> _WHAT THE TASK ASKS_
Return the full listing word for word, but drop every picture from it.

> _COLLECTED MATERIAL_
——————

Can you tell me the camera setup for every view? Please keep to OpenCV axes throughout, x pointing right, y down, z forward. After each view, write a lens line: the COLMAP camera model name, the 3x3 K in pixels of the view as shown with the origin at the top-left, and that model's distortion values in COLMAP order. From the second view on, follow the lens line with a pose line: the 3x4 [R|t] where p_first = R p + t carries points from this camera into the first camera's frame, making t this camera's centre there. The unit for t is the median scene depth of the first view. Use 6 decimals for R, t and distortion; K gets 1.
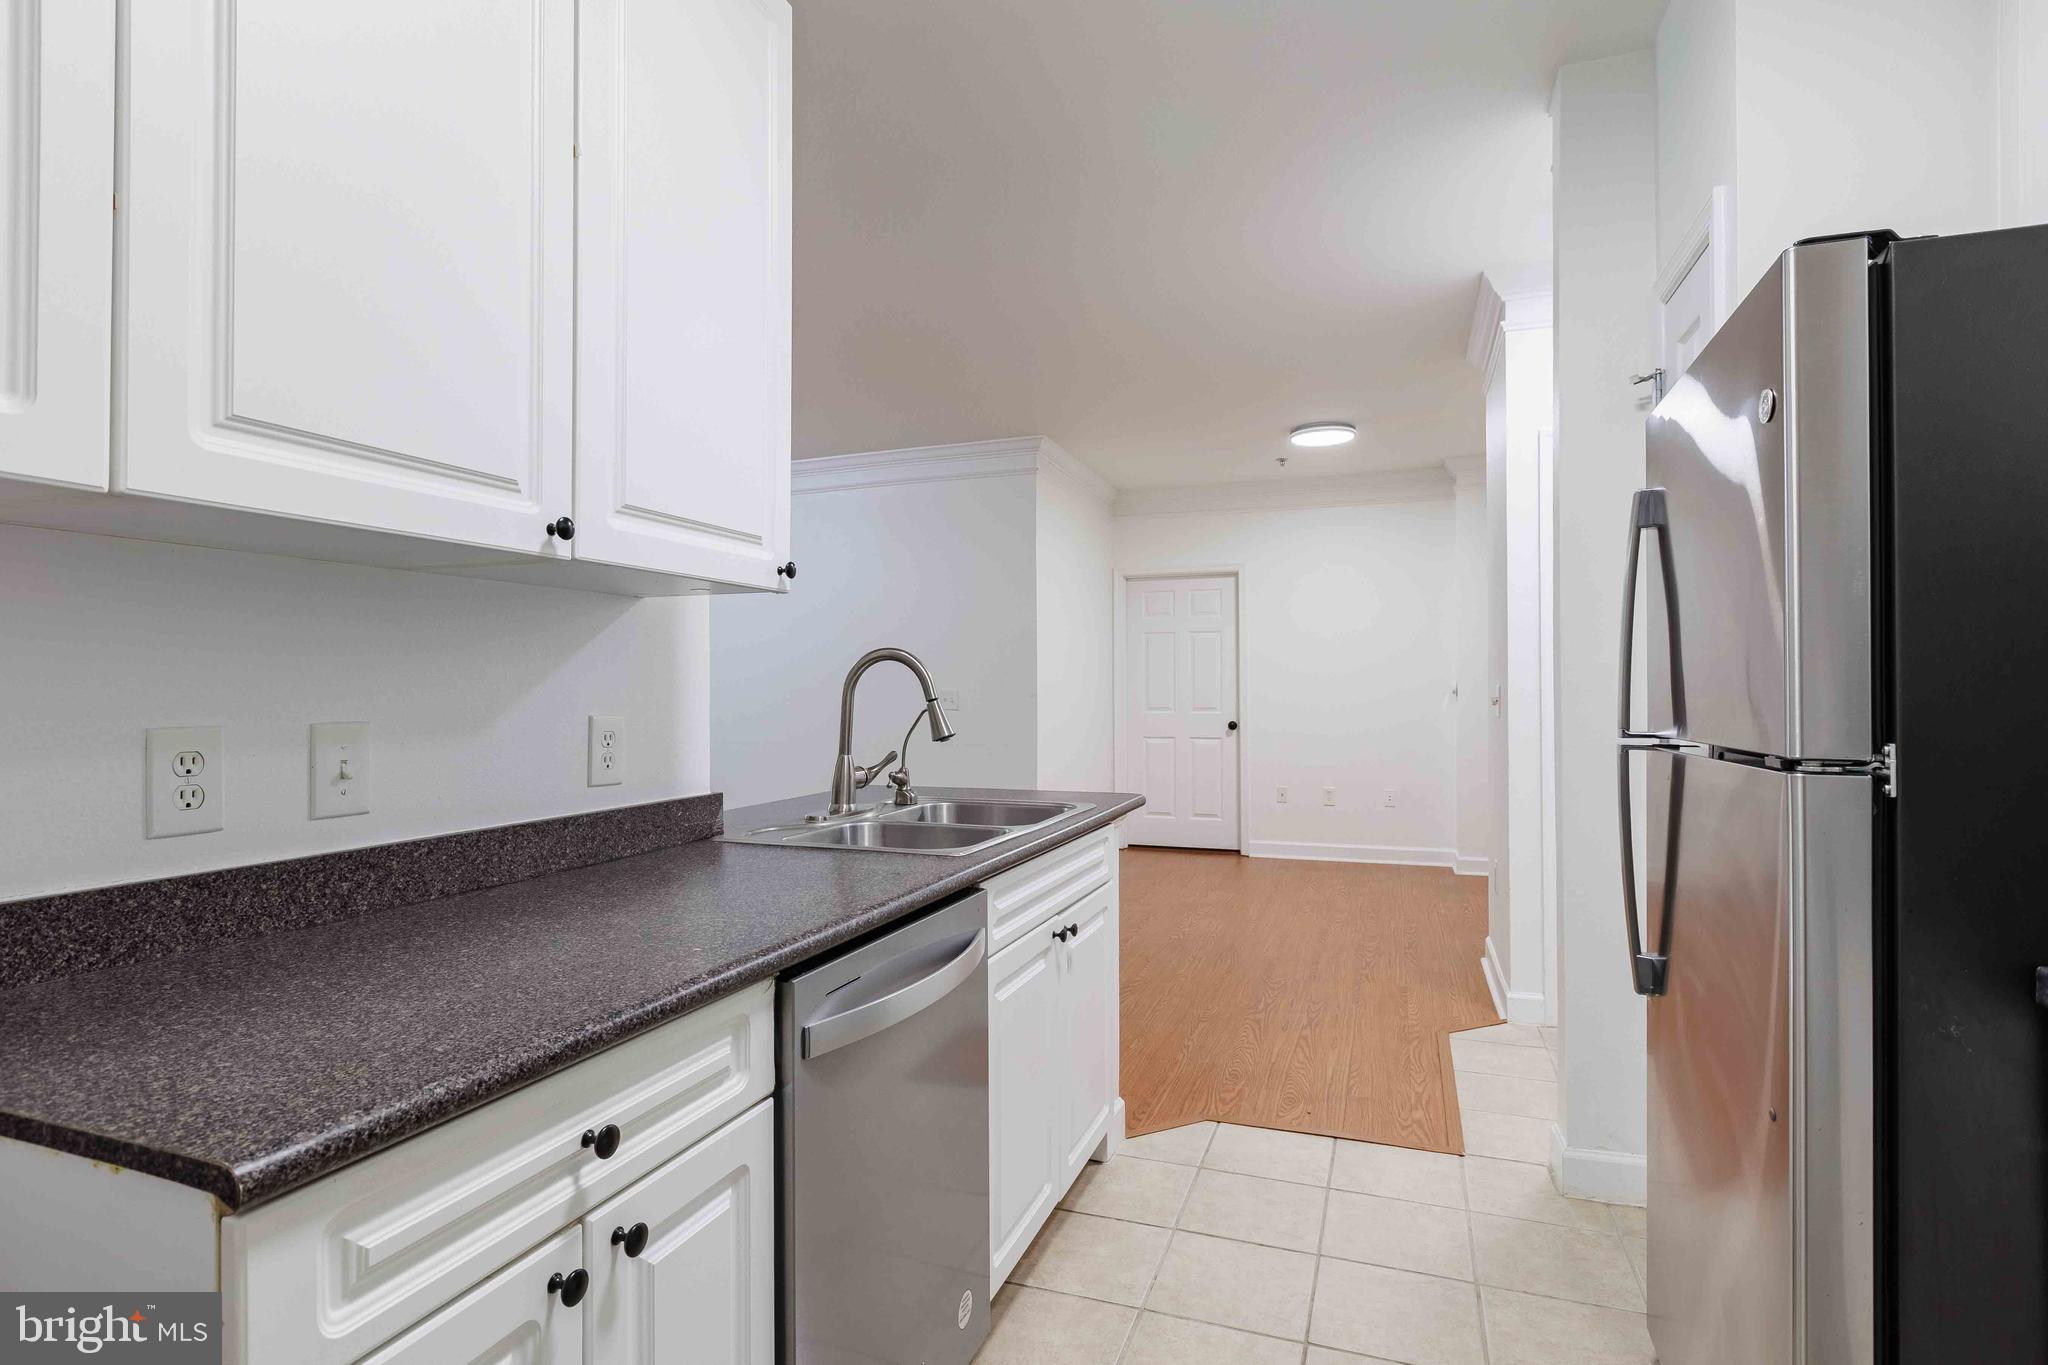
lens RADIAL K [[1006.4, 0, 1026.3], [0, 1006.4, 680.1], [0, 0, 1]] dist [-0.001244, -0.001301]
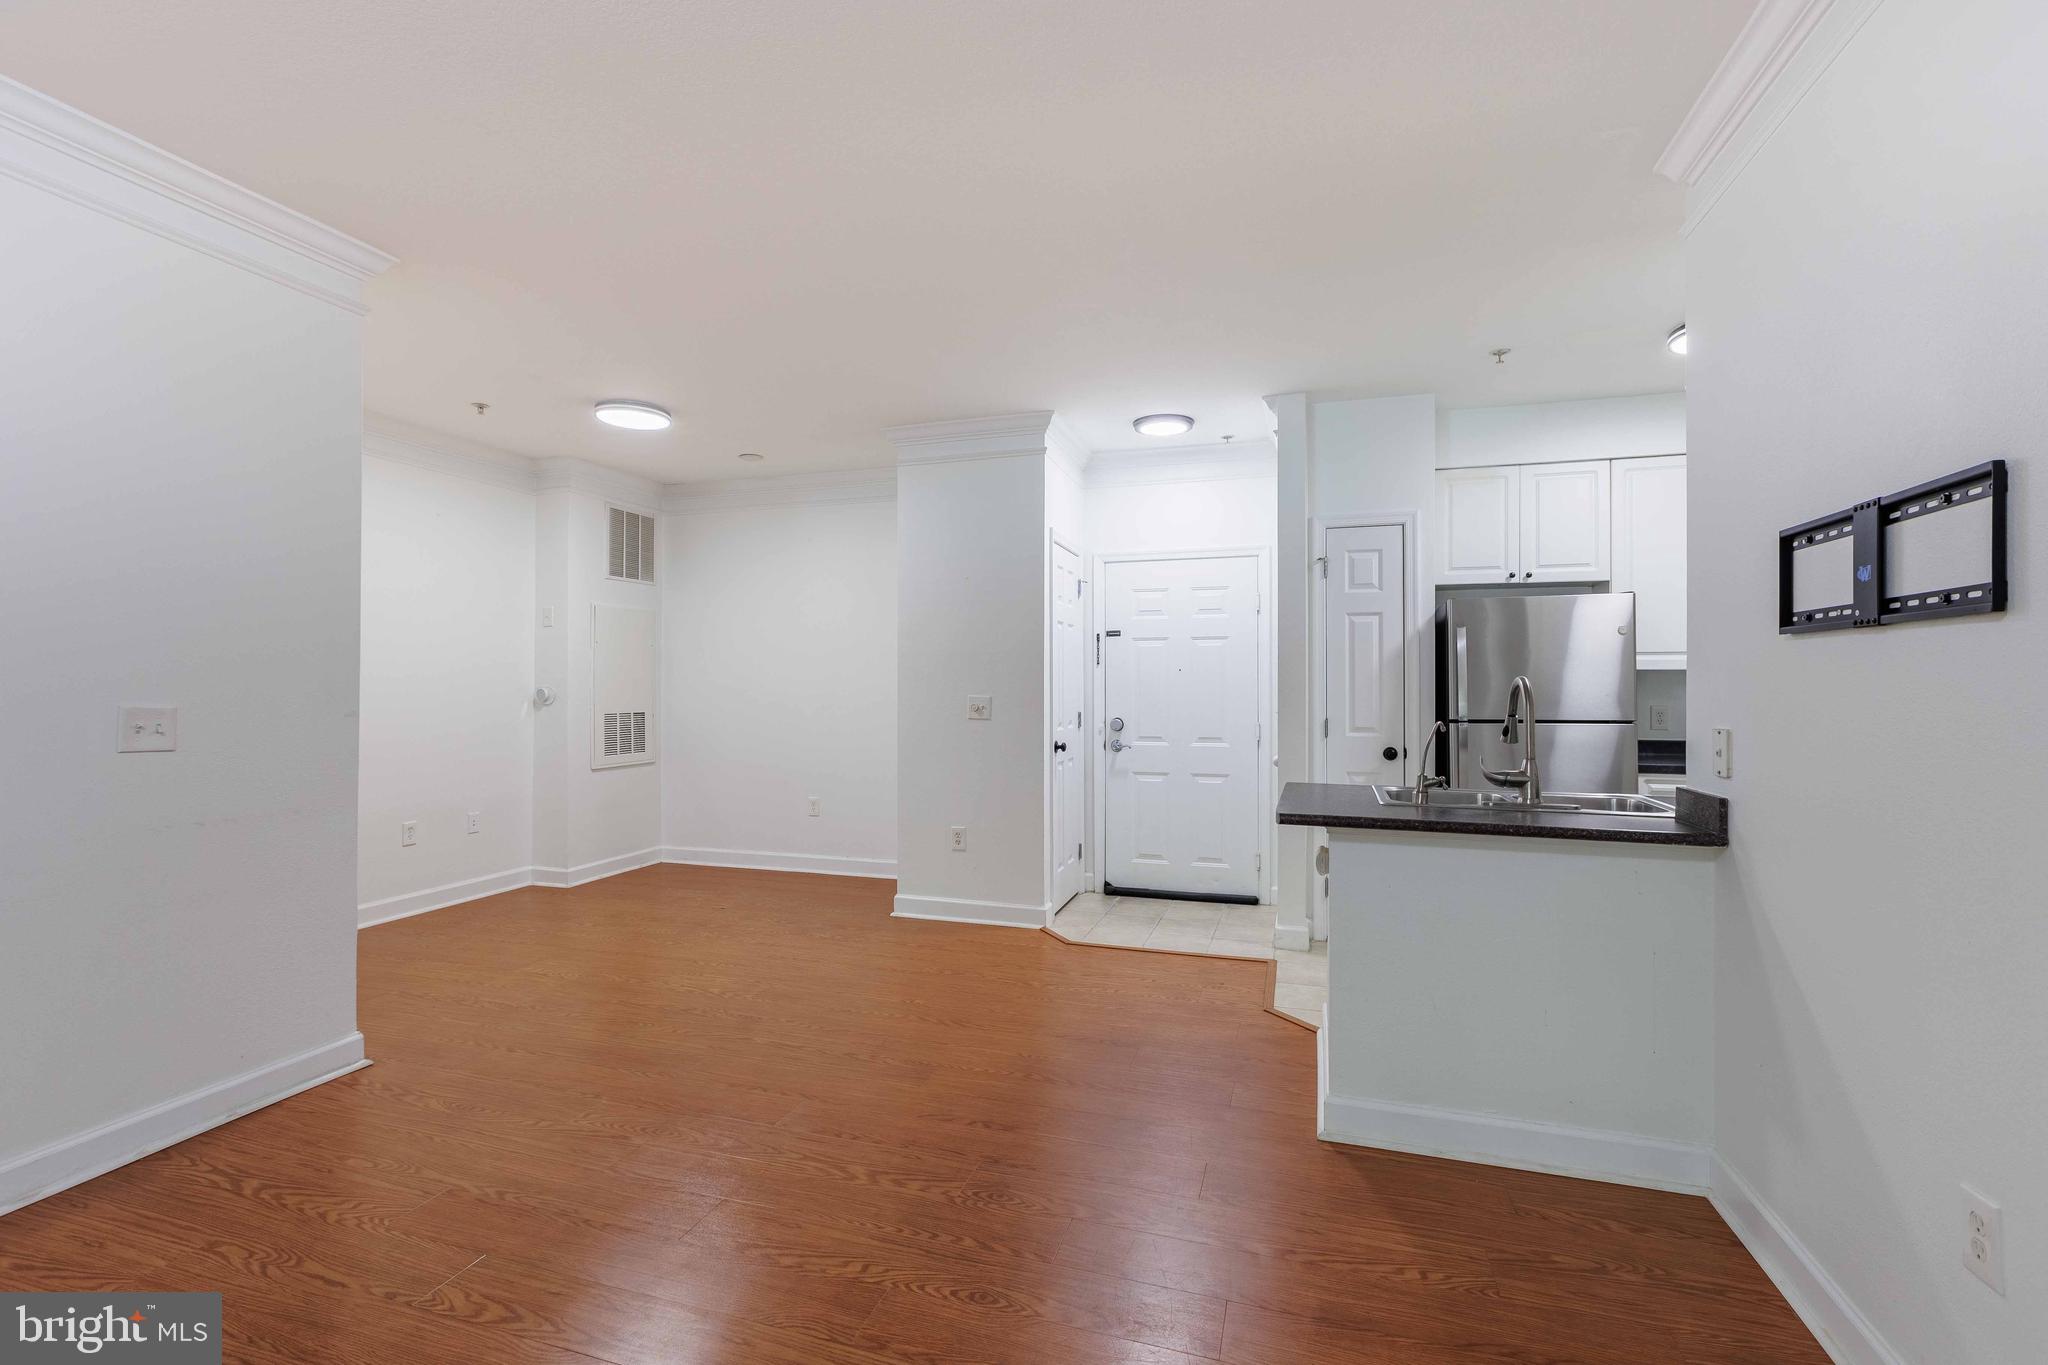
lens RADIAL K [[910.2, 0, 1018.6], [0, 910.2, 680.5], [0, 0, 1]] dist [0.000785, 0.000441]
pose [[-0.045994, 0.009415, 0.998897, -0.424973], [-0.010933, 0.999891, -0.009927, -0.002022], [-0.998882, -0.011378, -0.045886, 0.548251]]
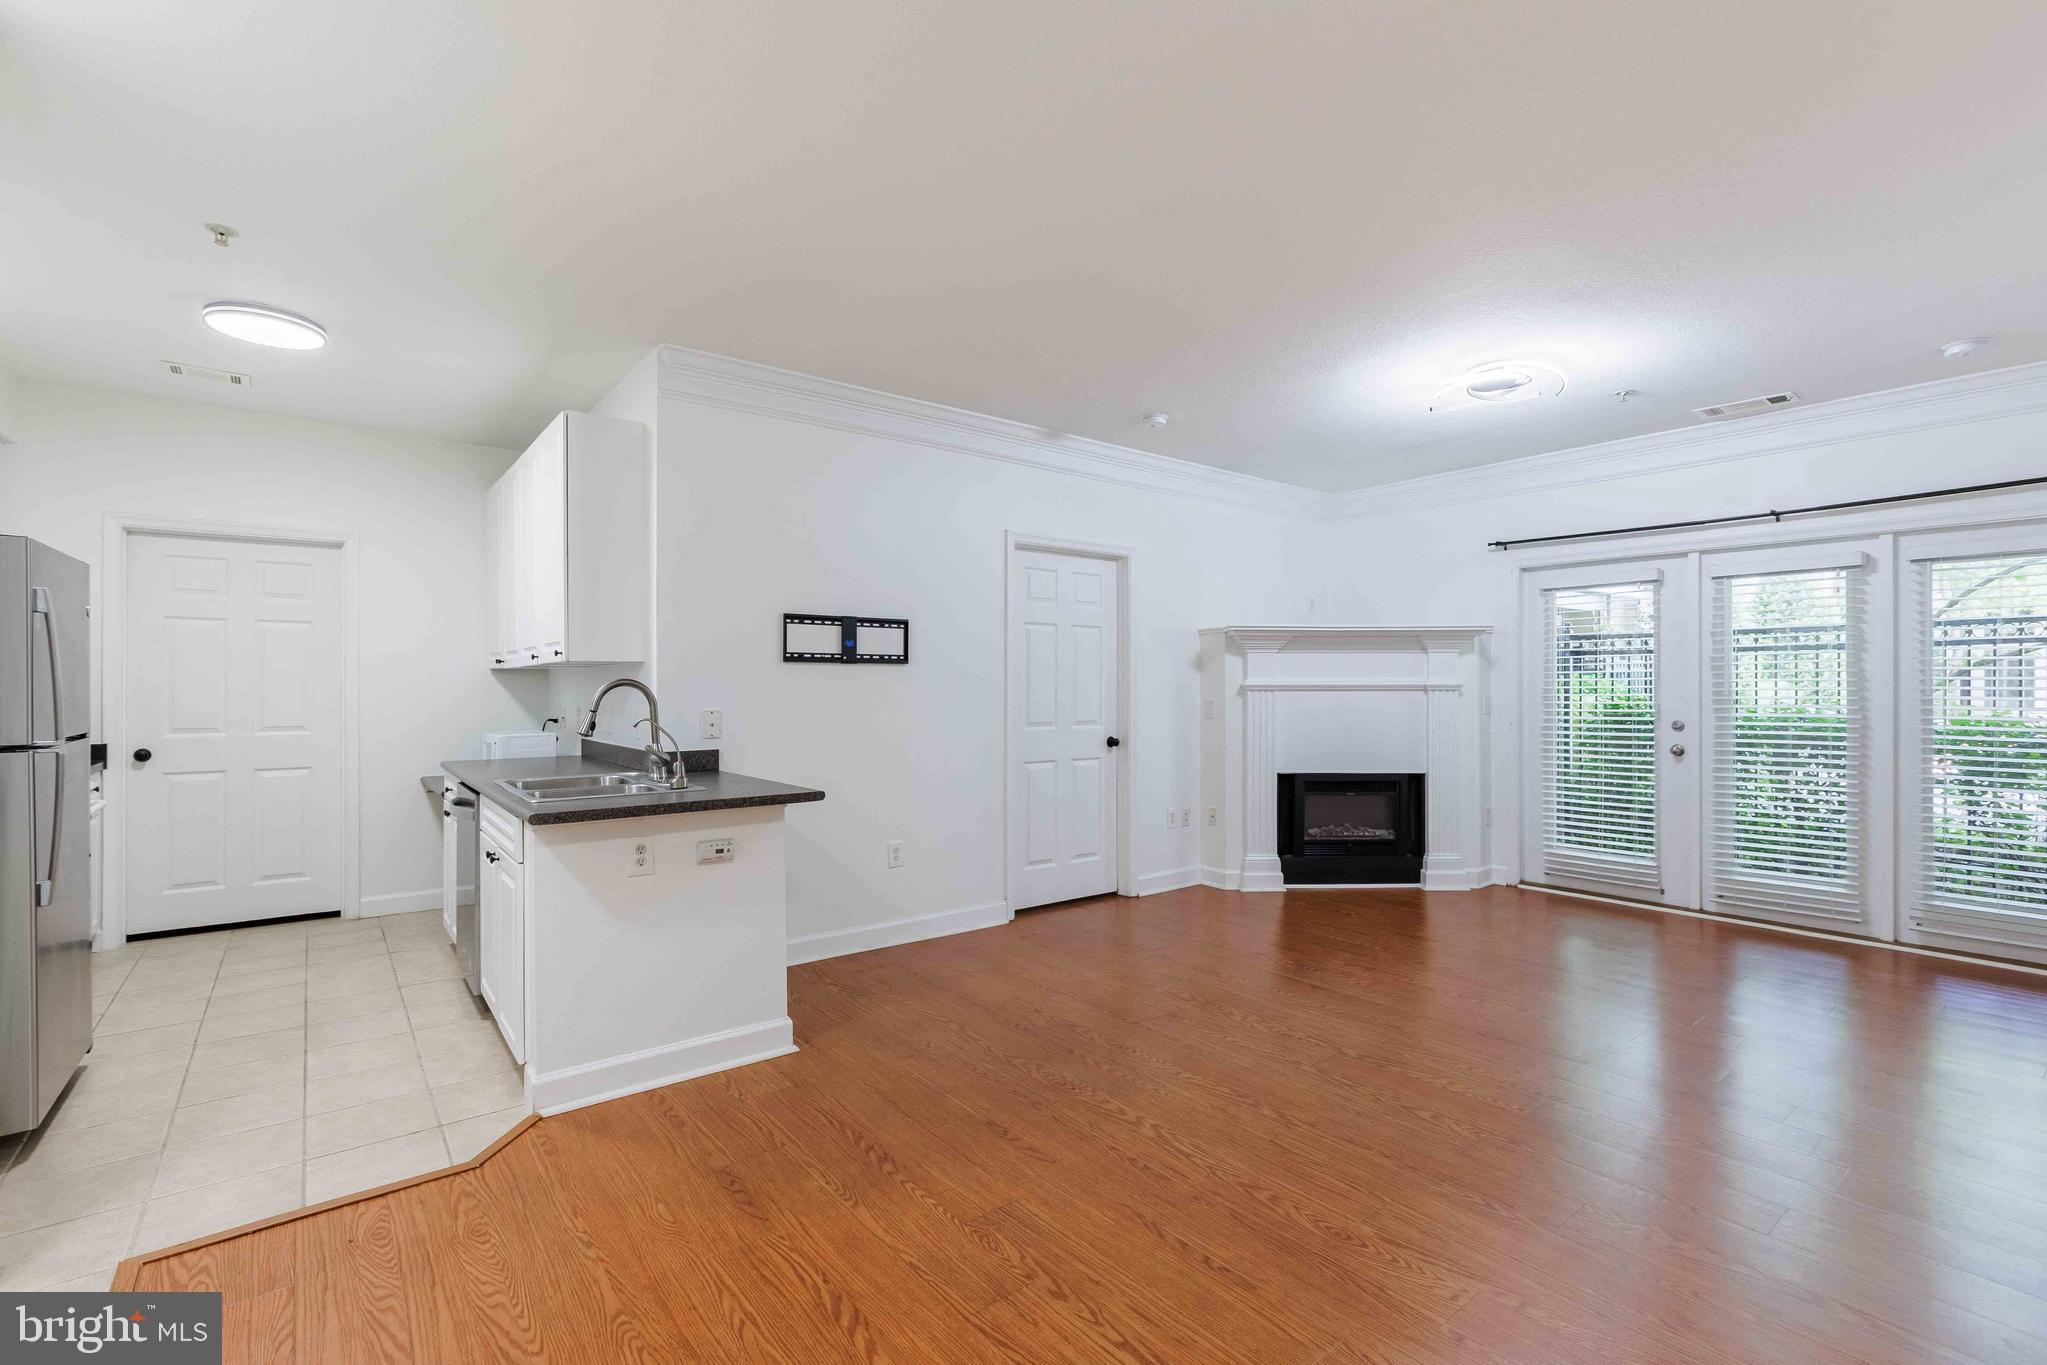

——————

> _RESULT OF THIS TASK_
Can you tell me the camera setup for every view? Please keep to OpenCV axes throughout, x pointing right, y down, z forward. After each view, write a lens line: the COLMAP camera model name, the 3x3 K in pixels of the view as shown with the origin at the top-left, and that model's distortion values in COLMAP order. From the second view on, follow the lens line with a pose line: the 3x4 [R|t] where p_first = R p + t carries points from this camera into the first camera's frame, making t this camera's centre there. The unit for t is the median scene depth of the first view. Use 6 decimals for R, t and distortion; K gets 1.
lens RADIAL K [[1006.4, 0, 1026.3], [0, 1006.4, 680.1], [0, 0, 1]] dist [-0.001244, -0.001301]
lens RADIAL K [[910.2, 0, 1018.6], [0, 910.2, 680.5], [0, 0, 1]] dist [0.000785, 0.000441]
pose [[-0.045994, 0.009415, 0.998897, -0.424973], [-0.010933, 0.999891, -0.009927, -0.002022], [-0.998882, -0.011378, -0.045886, 0.548251]]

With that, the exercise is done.